* To do:
Would you reproduce the entries that follow exactly as they appear?

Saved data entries
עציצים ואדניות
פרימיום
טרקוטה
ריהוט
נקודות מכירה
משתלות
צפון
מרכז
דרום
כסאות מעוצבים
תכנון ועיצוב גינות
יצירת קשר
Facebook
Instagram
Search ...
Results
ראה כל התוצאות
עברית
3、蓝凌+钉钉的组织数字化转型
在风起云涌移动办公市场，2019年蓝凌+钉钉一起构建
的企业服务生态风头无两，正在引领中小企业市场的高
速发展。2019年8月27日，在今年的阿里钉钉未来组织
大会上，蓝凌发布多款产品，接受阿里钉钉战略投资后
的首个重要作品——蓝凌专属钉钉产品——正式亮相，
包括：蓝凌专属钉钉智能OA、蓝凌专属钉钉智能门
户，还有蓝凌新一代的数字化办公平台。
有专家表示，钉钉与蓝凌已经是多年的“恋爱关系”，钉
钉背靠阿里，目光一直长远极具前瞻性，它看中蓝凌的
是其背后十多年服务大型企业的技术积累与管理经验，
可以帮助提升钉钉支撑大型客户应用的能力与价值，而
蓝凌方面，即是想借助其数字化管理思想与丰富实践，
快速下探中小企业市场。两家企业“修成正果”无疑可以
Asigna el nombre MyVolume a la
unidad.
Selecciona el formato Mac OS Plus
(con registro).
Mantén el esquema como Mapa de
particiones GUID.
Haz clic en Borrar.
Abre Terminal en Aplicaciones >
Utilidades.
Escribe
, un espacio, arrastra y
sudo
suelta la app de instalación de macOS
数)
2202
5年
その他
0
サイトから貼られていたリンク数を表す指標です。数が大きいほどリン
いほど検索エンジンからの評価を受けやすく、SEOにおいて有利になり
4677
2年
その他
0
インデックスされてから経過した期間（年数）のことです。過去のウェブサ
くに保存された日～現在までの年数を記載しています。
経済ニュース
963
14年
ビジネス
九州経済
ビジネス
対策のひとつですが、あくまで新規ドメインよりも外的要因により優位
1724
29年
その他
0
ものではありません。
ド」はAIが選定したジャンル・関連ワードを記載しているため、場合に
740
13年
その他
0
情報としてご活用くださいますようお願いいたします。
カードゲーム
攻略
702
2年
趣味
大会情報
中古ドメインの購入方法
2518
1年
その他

* Exercise response:
עציצים ואדניות
פרימיום
טרקוטה
ריהוט
נקודות מכירה
משתלות
צפון
מרכז
דרום
כסאות מעוצבים
תכנון ועיצוב גינות
יצירת קשר
Facebook
Instagram
Search ...
Results
ראה כל התוצאות
עברית
3、蓝凌+钉钉的组织数字化转型
在风起云涌移动办公市场，2019年蓝凌+钉钉一起构建
的企业服务生态风头无两，正在引领中小企业市场的高
速发展。2019年8月27日，在今年的阿里钉钉未来组织
大会上，蓝凌发布多款产品，接受阿里钉钉战略投资后
的首个重要作品——蓝凌专属钉钉产品——正式亮相，
包括：蓝凌专属钉钉智能OA、蓝凌专属钉钉智能门
户，还有蓝凌新一代的数字化办公平台。
有专家表示，钉钉与蓝凌已经是多年的“恋爱关系”，钉
钉背靠阿里，目光一直长远极具前瞻性，它看中蓝凌的
是其背后十多年服务大型企业的技术积累与管理经验，
可以帮助提升钉钉支撑大型客户应用的能力与价值，而
蓝凌方面，即是想借助其数字化管理思想与丰富实践，
快速下探中小企业市场。两家企业“修成正果”无疑可以
Asigna el nombre MyVolume a la
unidad.
Selecciona el formato Mac OS Plus
(con registro).
Mantén el esquema como Mapa de
particiones GUID.
Haz clic en Borrar.
Abre Terminal en Aplicaciones >
Utilidades.
Escribe
, un espacio, arrastra y
sudo
suelta la app de instalación de macOS
数)
2202
5年
その他
0
サイトから貼られていたリンク数を表す指標です。数が大きいほどリン
いほど検索エンジンからの評価を受けやすく、SEOにおいて有利になり
4677
2年
その他
0
インデックスされてから経過した期間（年数）のことです。過去のウェブサ
くに保存された日～現在までの年数を記載しています。
経済ニュース
963
14年
ビジネス
九州経済
ビジネス
対策のひとつですが、あくまで新規ドメインよりも外的要因により優位
1724
29年
その他
0
ものではありません。
ド」はAIが選定したジャンル・関連ワードを記載しているため、場合に
740
13年
その他
0
情報としてご活用くださいますようお願いいたします。
カードゲーム
攻略
702
2年
趣味
大会情報
中古ドメインの購入方法
2518
1年
その他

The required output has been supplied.